[Collected data]

■ ■ ■ ■ ■ ■ ■

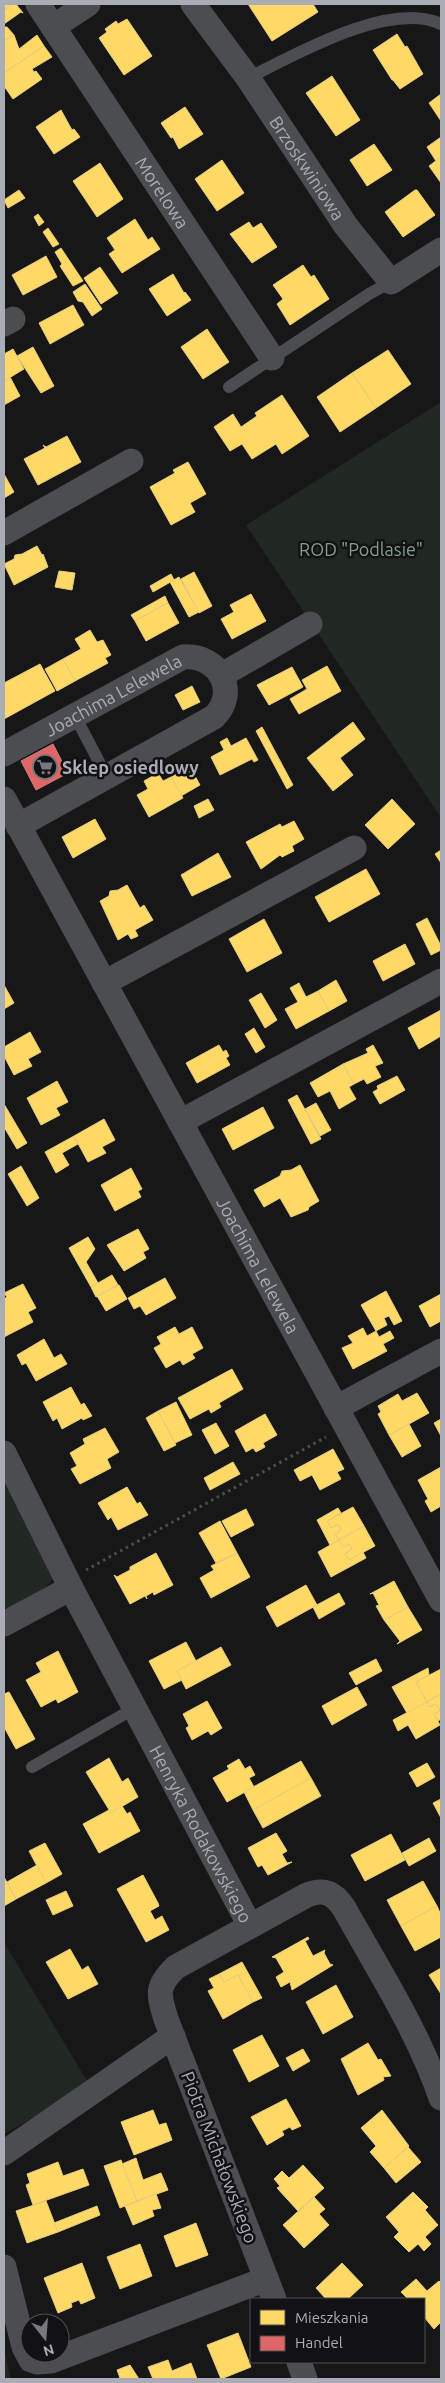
<svg xmlns="http://www.w3.org/2000/svg" width="445" height="2383" viewBox="0 0 445 2383" font-family="Ubuntu,sans-serif">
<style>
.green{fill:#212722}
.homes{fill:#ffd966;stroke:#e6cc7e}
.shops{fill:#e06666;stroke:#d07b7e}
.lines{fill:none;stroke-linecap:round;stroke-linejoin:round}
.path{stroke:#4d4e50;stroke-width:3;stroke-dasharray:2.5 4;stroke-linecap:butt}
.lane{stroke:#4c4d50;stroke-width:12}
.street{stroke:#4c4d50;stroke-width:25}
.labels{text-anchor:middle;dominant-baseline:central;stroke-width:5;stroke-linejoin:round;paint-order:stroke}
.street-label{font-size:18px;fill:#aaacb6;stroke:#121113}
.park-label{font-size:18px;fill:#839f88;stroke:#121113}
.poi-label{font-size:18px;font-weight:bold;fill:#aaacb6;stroke:#121113;text-anchor:start}
</style>
<rect width="100%" height="100%" fill="#171717"/>
<g class="green">
<path d="M441,402v416l-195,-293z"/>
<path d="M4,1479l49,99 -12,16 -29,15 -8,-1z"/>
<path d="M4,1942l86,144 -86,48z"/>
<path d="M4,2349l7,30h-7z"/>
</g>
<g class="homes">
<path d="M4,4h8l-8,6z"/>
<path d="M12,4h4l7,9 -2,-1 -17,12v-14z"/>
<path d="M248,4h65l5,8 -46,29z"/>
<path d="M127,19l25,37 -28,19 -25,-37 8,-6 -2,-3 11,-8 2,3z"/>
<path d="M4,27h3l7,8 -10,6z"/>
<path d="M397,34l8,13 2,-1 16,28 -23,15 -7,-9h-1l-19,-30z"/>
<path d="M14,35l5,14 18,-14 7,11 -40,27v-32z"/>
<path d="M44,46l8,11 -20,12 2,3 2,-1 6,8 -29,20 -9,-13v-13z"/>
<path d="M332,76l28,44 -24,16 -30,-43z"/>
<path d="M441,94v27l-12,-18z"/>
<path d="M185,107l18,27 -24,15 -6,-12 -2,1 -10,-15z"/>
<path d="M61,110l11,20 2,-1 6,8 -26,17 -18,-27z"/>
<path d="M441,137v20l-5,4 -9,-14z"/>
<path d="M374,144l18,26 -25,16 -17,-26z"/>
<path d="M441,157v26l-12,-17z"/>
<path d="M222,160l22,33 -27,18 -22,-32z"/>
<path d="M100,163l23,36 -26,18 -24,-36z"/>
<path d="M19,190l6,8 -17,10 -4,-8z"/>
<path d="M415,190h2l18,25 -32,22 -18,-25z"/>
<path d="M38,214l6,8 -5,4 -5,-9z"/>
<path d="M135,219l13,21 4,-3 8,12 -38,24 -13,-19 6,-4 -8,-12z"/>
<path d="M249,222l4,6 8,-5 16,24 -25,16 -22,-29z"/>
<path d="M48,228l11,16 -6,3 -10,-15z"/>
<path d="M61,248l22,33 -10,5 -13,-20 2,-2 -7,-12z"/>
<path d="M46,256l11,21 -34,18 -11,-20z"/>
<path d="M303,265l8,12 3,-2 15,24 -39,26 -13,-21 6,-5 -10,-14z"/>
<path d="M100,267l18,26 -17,11 -17,-26z"/>
<path d="M173,274l11,19 1,-1 6,8 -24,16 -18,-27z"/>
<path d="M85,284l17,25 -10,7 -9,-14 -5,-1 -5,-9z"/>
<path d="M73,305l11,20 -34,19 -11,-21z"/>
<path d="M207,329l22,33 -26,17 -22,-32z"/>
<path d="M33,347l21,39 -13,7 -24,-37z"/>
<path d="M13,349l11,20 -20,12v-27z"/>
<path d="M388,350l23,34 -35,24 -24,-35z"/>
<path d="M352,373l24,35 -36,24 -23,-35z"/>
<path d="M10,377l10,19 -16,9v-24z"/>
<path d="M282,395l27,41 -27,18 -6,-10 -24,15 -10,-15 -12,7 -16,-24 19,-13 8,13 16,-11 -2,-3z"/>
<path d="M67,436l14,26 -43,23 -14,-26 21,-11 -2,-3 3,2z"/>
<path d="M188,462l18,32 -16,9 5,9 -24,13 -21,-38 25,-14 -2,-3z"/>
<path d="M4,474l10,18 -10,6z"/>
<path d="M37,546l5,9 1,-1 5,13 -34,18 -10,-21 10,-5 1,-4 7,-1z"/>
<path d="M59,571l16,2 -3,17 -17,-3z"/>
<path d="M194,572l18,34 -13,7 -18,-34z"/>
<path d="M171,574l3,6 -21,12 -3,-6z"/>
<path d="M179,577l20,35 -10,5 -19,-35z"/>
<path d="M251,594l15,27 -34,18 -11,-20 13,-7 -4,-7z"/>
<path d="M165,596l3,7 -33,18 -4,-6z"/>
<path d="M168,603l11,20 -33,18 -11,-20z"/>
<path d="M90,630l7,12 6,-2 8,15 -6,3 3,5 -33,18 -12,-22 18,-10 -6,-10z"/>
<path d="M63,659l12,22 -18,10 -12,-22z"/>
<path d="M40,664l15,27 -51,28v-36z"/>
<path d="M327,666l14,25 -42,23 -9,-15 17,-10 -5,-9z"/>
<path d="M292,667l11,20 -34,18 -12,-20z"/>
<path d="M192,686l8,16 -17,8 -8,-15z"/>
<path d="M353,722l12,17 -25,19 13,17 -20,16 -26,-33z"/>
<path d="M262,727l31,58 -6,4 -31,-58z"/>
<path d="M227,738l4,8 15,-8 12,22 -4,2 -2,-3 -32,16 -9,-18 13,-7 -4,-8z"/>
<path d="M190,767l10,18 -19,11 -10,-19z"/>
<path d="M158,773l5,8 8,-4 12,21 -34,19 -12,-22 11,-6 -4,-8z"/>
<path d="M208,799l6,11 -15,8 -5,-12z"/>
<path d="M392,799l23,25 -27,25 -23,-24z"/>
<path d="M95,819l11,20 -33,19 -11,-21z"/>
<path d="M294,821l10,18 -12,7 2,5 -12,6 -2,-2 -19,14 -15,-27 34,-18 2,3z"/>
<path d="M441,850v13l-6,-9z"/>
<path d="M218,853l13,24 -39,19 -11,-21z"/>
<path d="M366,869l14,25 -51,28 -14,-25z"/>
<path d="M127,885l13,23 4,-3 9,15 -18,10 3,6 -7,3 -3,-5 -10,6 -18,-39 9,-5 1,-5 8,-1z"/>
<path d="M427,918l14,28v4l-10,5 -15,-31z"/>
<path d="M264,919l18,34 -35,19 -18,-33z"/>
<path d="M405,944l10,20 -32,17 -10,-20z"/>
<path d="M336,980l11,21 -18,10 -11,-20z"/>
<path d="M299,983l7,14 12,-6 11,20 -33,18 -11,-20 13,-7 -8,-14z"/>
<path d="M4,985l10,18 -10,6z"/>
<path d="M261,993l16,27 -12,8 -16,-28z"/>
<path d="M441,1010v26l-22,13 -11,-21z"/>
<path d="M254,1028l11,19 -9,6 -11,-19z"/>
<path d="M30,1032l11,20 -13,7 4,7 -18,9 -10,-19v-9z"/>
<path d="M219,1045l4,7 3,-2 3,6 -3,2 4,7 -33,18 -11,-20z"/>
<path d="M373,1045l10,18 -8,3 6,11 -14,7 -3,-5 -10,5 -11,-20 25,-11 -2,-4z"/>
<path d="M343,1064l11,20 -5,3 7,12 -17,10 -9,-18 -12,6 -8,-14z"/>
<path d="M397,1076l8,14 -25,14 -7,-12 5,-3 -1,-3z"/>
<path d="M57,1081l11,21 -12,6 4,7 -19,10 -14,-27z"/>
<path d="M297,1095l24,44 -10,5 -23,-44z"/>
<path d="M316,1103l15,27 -11,6 -15,-27z"/>
<path d="M4,1104l23,39 -10,6 -13,-22z"/>
<path d="M263,1107l11,21 -41,22 -11,-21z"/>
<path d="M104,1119l11,21 -13,7 4,6 -18,9 -14,-26z"/>
<path d="M74,1136l4,8 -16,9 7,12 -13,8 -11,-21z"/>
<path d="M300,1165l19,36 -10,6 -1,3 -17,7 -11,-19 -16,9 -10,-17 26,-14 2,-5 9,-1z"/>
<path d="M21,1166l18,32 -12,8 -19,-32z"/>
<path d="M131,1168l11,21 -4,2 3,6 -26,14 -14,-26z"/>
<path d="M138,1229l11,20 -6,3 3,6 -22,13 -17,-26z"/>
<path d="M88,1237l7,12 -9,13 12,21 -7,4 -22,-39z"/>
<path d="M112,1275l6,10 -22,12 -5,-10z"/>
<path d="M165,1278l11,20 -30,17 -6,-9 -6,3 -6,-11z"/>
<path d="M23,1284l13,24 -8,4 5,10 -29,15v-38l3,-2 -3,-4z"/>
<path d="M119,1285l8,14 -21,12 -9,-15z"/>
<path d="M386,1291l16,30 -8,4 -5,-9 -5,2 3,7 -11,6 -15,-26z"/>
<path d="M441,1294v27l-11,6 -11,-21z"/>
<path d="M175,1327l4,7 13,-7 11,21 -11,6 3,4 -12,7 -3,-5 -14,8 -12,-20 7,-4 -4,-7z"/>
<path d="M363,1328l4,8 9,-5 3,6 11,-6 4,7 -11,6 4,7 -34,18 -11,-21 11,-5 -5,-7z"/>
<path d="M44,1339l10,19 7,-4 6,10 -31,17 -10,-18 -4,2 -5,-10z"/>
<path d="M232,1369l11,20 -24,14 2,4 -10,6 -2,-4 -19,10 -12,-21z"/>
<path d="M71,1387l10,18 3,-2 8,13 -9,4 -1,-2 -20,11 -5,-11 -4,3 -10,-19z"/>
<path d="M417,1393l12,20 -40,22 -11,-21 3,-2 -3,-6 20,-12 4,7z"/>
<path d="M176,1402l16,33 -17,8 -17,-32z"/>
<path d="M158,1411l18,34 -12,6 -18,-33z"/>
<path d="M265,1414l12,21 -14,8 2,4 -9,5 -3,-4 -7,4 -11,-21z"/>
<path d="M441,1419v17l-7,-13z"/>
<path d="M216,1423l13,23 -14,8 -13,-24z"/>
<path d="M409,1424l12,22 -19,11 -13,-22z"/>
<path d="M105,1428l14,24 -12,7 4,9 -31,16 -9,-15 6,-3 -7,-13 15,-9 -2,-5z"/>
<path d="M333,1449l11,20 -7,3 4,7 -21,11 -8,-15 -12,6 -6,-11z"/>
<path d="M233,1462l7,12 -30,16 -6,-12z"/>
<path d="M441,1467v39l-10,6 -6,-11 3,-2 -10,-19z"/>
<path d="M127,1487l10,17 3,-2 8,13 -30,15 -7,-13 -3,3 -10,-17z"/>
<path d="M353,1507l11,19 -25,14 -4,-6 6,-4 -3,-6 -7,4 -4,-7z"/>
<path d="M338,1508l3,5 -14,8 4,7 7,-4 3,6 -6,4 4,6 -9,5 -13,-25z"/>
<path d="M246,1509l8,16 -23,12 -9,-16z"/>
<path d="M220,1521l17,32 -21,10 -17,-30z"/>
<path d="M364,1526l11,20 -26,14 -4,-6 7,-5 -3,-5 -6,3 -4,-7z"/>
<path d="M339,1540l4,7 6,-3 3,5 -7,5 4,6 14,-8 3,6 -35,19 -13,-25z"/>
<path d="M156,1553l17,32 -19,10 -1,-3 -7,4 1,3 -2,-3 -15,8 -16,-29 3,2 13,-7v-3z"/>
<path d="M237,1553l13,24 -39,21 -11,-20 14,-8 -3,-4z"/>
<path d="M394,1581l14,26 -24,13 -8,-14 3,-1 -6,-12 -3,1z"/>
<path d="M306,1585l11,20 -40,22 -11,-20z"/>
<path d="M339,1593l6,11 -26,15 -6,-12z"/>
<path d="M408,1607l14,23 -25,14 3,-3 -16,-21z"/>
<path d="M186,1642l10,19 -19,10 5,9 -18,9 -15,-28z"/>
<path d="M221,1647l10,18 -45,24 -9,-18z"/>
<path d="M58,1651l20,41 -20,11 -2,-4 -15,8 -15,-27 15,-8 -5,-9z"/>
<path d="M376,1659l6,12 -26,14 -7,-12z"/>
<path d="M428,1668l1,7 -13,7 11,20 -20,11 -15,-26z"/>
<path d="M441,1669v25l-14,8 -11,-20z"/>
<path d="M357,1687l10,18 -35,20 -10,-19z"/>
<path d="M9,1692l26,47 -19,10 -12,-22v-33z"/>
<path d="M441,1694v25l-3,2 -4,-7 6,-3 -4,-7 -6,3 -3,-5z"/>
<path d="M207,1701l15,27 -11,7 -3,-4 -16,9 -6,-12 3,-2 -6,-12z"/>
<path d="M427,1702l3,5 6,-3 4,7 -6,3 6,11 -24,14 -8,-14 -10,6 -5,-11z"/>
<path d="M109,1758l13,24 6,-4 10,19 -27,16 -25,-41z"/>
<path d="M239,1759l6,10 5,-3 5,9 -6,3 5,9 -27,15 -14,-24 16,-9 -2,-3z"/>
<path d="M301,1761l10,17 -58,32 -9,-18z"/>
<path d="M427,1763l8,14 -18,10 -8,-14z"/>
<path d="M311,1778l10,18 -58,32 -10,-18z"/>
<path d="M441,1799v19l-8,-15z"/>
<path d="M122,1806l5,8 3,-2 10,19 -41,22 -16,-29 26,-14 2,3z"/>
<path d="M276,1833l11,18 -5,3 5,9 5,-1 -24,13 -6,-10 -4,2 -10,-19z"/>
<path d="M391,1834l14,26 -40,21 -14,-26z"/>
<path d="M429,1838l7,13 -27,15 -7,-13z"/>
<path d="M45,1843l17,31 -16,9 -17,-32z"/>
<path d="M37,1865l9,18 -30,16 -9,-17z"/>
<path d="M143,1875l15,28 1,3 -9,5 5,9 7,-4 7,14 -23,12 -29,-53z"/>
<path d="M4,1877l12,22 -12,7z"/>
<path d="M423,1881l14,25 -36,20 -14,-26z"/>
<path d="M66,1891l7,15 -20,9 -7,-15z"/>
<path d="M437,1906l4,9v22l-26,14 -14,-25z"/>
<path d="M308,1937l1,2 -4,2 8,15 12,-6 -1,3 6,11 3,1 -41,25 -2,-8 -9,5 -5,-10 8,-5 -8,-14 -4,-1z"/>
<path d="M70,1949l12,21 6,-4 10,18 -30,15 -22,-37z"/>
<path d="M242,1962l20,36 -9,4 -15,-27 -14,7 -5,-8z"/>
<path d="M441,1968v26l-12,-19z"/>
<path d="M219,1974l5,8 14,-7 15,27 -30,17 -15,-28 6,-3 -5,-9z"/>
<path d="M336,1985l17,32 -30,17 -17,-32z"/>
<path d="M262,2035l17,31 -30,16 -16,-32z"/>
<path d="M368,2043l10,17 3,-1 10,17 -8,1 1,3 -26,15 -17,-36z"/>
<path d="M303,2049l7,12 -17,10 -7,-13z"/>
<path d="M286,2099l15,27 -9,4 -2,-3 -8,4 2,4 -17,10 -16,-28z"/>
<path d="M153,2110l6,15 7,-2 6,17 -38,15 -13,-33z"/>
<path d="M382,2110l27,36 -25,22 -14,-16 6,-6 -15,-18z"/>
<path d="M408,2147l13,15 -25,21 -12,-15z"/>
<path d="M136,2158l7,22 18,-7 7,17 -31,11 -15,-37z"/>
<path d="M121,2160l16,41 -17,7 -16,-42z"/>
<path d="M58,2162l5,14 20,-7 6,16 -56,20 -7,-20 4,-2 -3,-9z"/>
<path d="M303,2165l21,23 -26,23 -21,-23 3,-2 -6,-7 8,-8 7,7z"/>
<path d="M413,2192l15,15 -3,3 13,15 -13,12 6,7 -7,7 -6,-7 -9,8 -15,-15 5,-5 -13,-15z"/>
<path d="M156,2194l5,14 -9,2 2,6 -21,9 -8,-19z"/>
<path d="M314,2197l11,12 -6,5 10,11 -25,23 -21,-23z"/>
<path d="M46,2201l12,31 -31,11 -11,-32z"/>
<path d="M97,2206l3,9 -42,17 -4,-9z"/>
<path d="M196,2223l12,32 -32,12 -12,-31z"/>
<path d="M140,2244l12,32 -32,13 -13,-32z"/>
<path d="M82,2263l13,35 -14,6 -2,-4 -8,3 1,4 -14,6 -14,-35z"/>
<path d="M342,2263l21,22 -15,14h-22l-10,-11z"/>
<path d="M416,2279l11,12 12,-10 2,2v39l-7,7 -10,-12v-18h-16l-7,-7z"/>
<path d="M238,2333l13,34 -30,12 -14,-34z"/>
<path d="M168,2360l4,11 19,-8 6,16h-44l-5,-12z"/>
<path d="M130,2365l9,14h-23l4,-1 -3,-8z"/>
</g>
<path class="shops" d="M53,744l15,29 -32,17 -15,-29z"/>
<g class="lines">
<path class="path" d="M86,1570l240,-133"/>
<g class="lane">
<path d="M248,78c48,-24 142,-78 193,-54"/>
<path d="M229,387l140,-93 22,-12"/>
<path d="M75,716l32,61"/>
<path d="M32,1767l103,-59"/>
</g>
<g class="street">
<path id="s1" d="M38,4l234,354"/>
<path id="s2" d="M193,4l55,74 98,148 45,56 50,-32"/>
<path d="M53,27l35,-23"/>
<path d="M4,324l9,-5"/>
<path d="M4,533l127,-72"/>
<path d="M222,675l88,-51"/>
<path id="s3" d="M4,754l179,-97c35,-3 57,34 31,60l-196,109"/>
<path id="s4" d="M4,799l437,801"/>
<path d="M104,983l250,-135"/>
<path d="M180,1122l261,-141"/>
<path d="M336,1408l105,-57"/>
<path id="s5" d="M4,1453l67,135 179,338"/>
<path d="M4,1624l67,-36"/>
<path d="M4,2153l169,-117"/>
<path d="M4,2267l20,80 7,13 6,2 14,-1 215,-82"/>
<path d="M274,2299l-108,-280c-8,-26 -10,-33 10,-52l131,-72c17,-7 27,-2 37,13 34,61 74,123 97,190"/>
<path d="M299,2362l6,17"/>
</g>
</g>
<defs>
<symbol id="supermarket-ring" viewBox="-11 -11 22 22"><circle r="9.5" fill="#121113" stroke="#77787e" stroke-width="1.5"/><path d="M-6-5.5h2.5l.6 2H6L4.5 2H-2.5L-4.4-4H-6ZM-1.5 3.2a1.3 1.3 0 1 0 .1 0ZM3 3.2a1.3 1.3 0 1 0 .1 0Z" fill="#77787e"/></symbol>
</defs>
<g fill-rule="evenodd">
<use href="#supermarket-ring" x="31" y="753" width="28" height="28"/>
</g>
<g class="labels">
<g class="street-label">
<text stroke="none"><textPath href="#s2" startOffset="200">Brzoskwiniowa</textPath></text>
<text stroke="none"><textPath href="#s1" startOffset="226">Morelowa</textPath></text>
<text stroke="none"><textPath href="#s3" startOffset="124">Joachima Lelewela</textPath></text>
<text stroke="none"><textPath href="#s4" startOffset="531">Joachima Lelewela</textPath></text>
<text stroke="none"><textPath href="#s5" startOffset="429">Henryka Rodakowskiego</textPath></text>
<text transform="translate(220 2157) rotate(69)">Piotra Michałowskiego</text>
</g>
<g class="park-label">
<text x="361" y="549">ROD "Podlasie"</text>
</g>
<g class="poi-label">
<text x="62" y="767">Sklep osiedlowy</text>
</g>
</g>
<rect width="445" height="2383" fill="none" stroke="#aaacb6" stroke-width="10"/>
<rect x="250" y="2298" width="175" height="65" fill="#121113" stroke="#4f4f54"/>
<rect x="260" y="2310" width="25" height="15" fill="#ffd966" stroke="#4f4f54"/>
<text x="295" y="2323" font-size="15" fill="#aaacb6">Mieszkania</text>
<rect x="260" y="2336" width="25" height="15" fill="#e06666" stroke="#4f4f54"/>
<text x="295" y="2348" font-size="15" fill="#aaacb6">Handel</text>
<g transform="translate(45 2338) rotate(163)"><circle r="24" fill="#121113" stroke="#4f4f54"/>
<path d="M0-4L9 19L0 12L-9 19Z" fill="#77787e"/>
<text y="-8" font-size="14" font-weight="bold" text-anchor="middle" fill="#aaacb6">N</text>
</g>
</svg>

■ ■ ■ ■ ■ ■ ■

From the data above, pick out each line containing "startOffset" and copy it.

* [Response to the exercise]:
<text stroke="none"><textPath href="#s2" startOffset="200">Brzoskwiniowa</textPath></text>
<text stroke="none"><textPath href="#s1" startOffset="226">Morelowa</textPath></text>
<text stroke="none"><textPath href="#s3" startOffset="124">Joachima Lelewela</textPath></text>
<text stroke="none"><textPath href="#s4" startOffset="531">Joachima Lelewela</textPath></text>
<text stroke="none"><textPath href="#s5" startOffset="429">Henryka Rodakowskiego</textPath></text>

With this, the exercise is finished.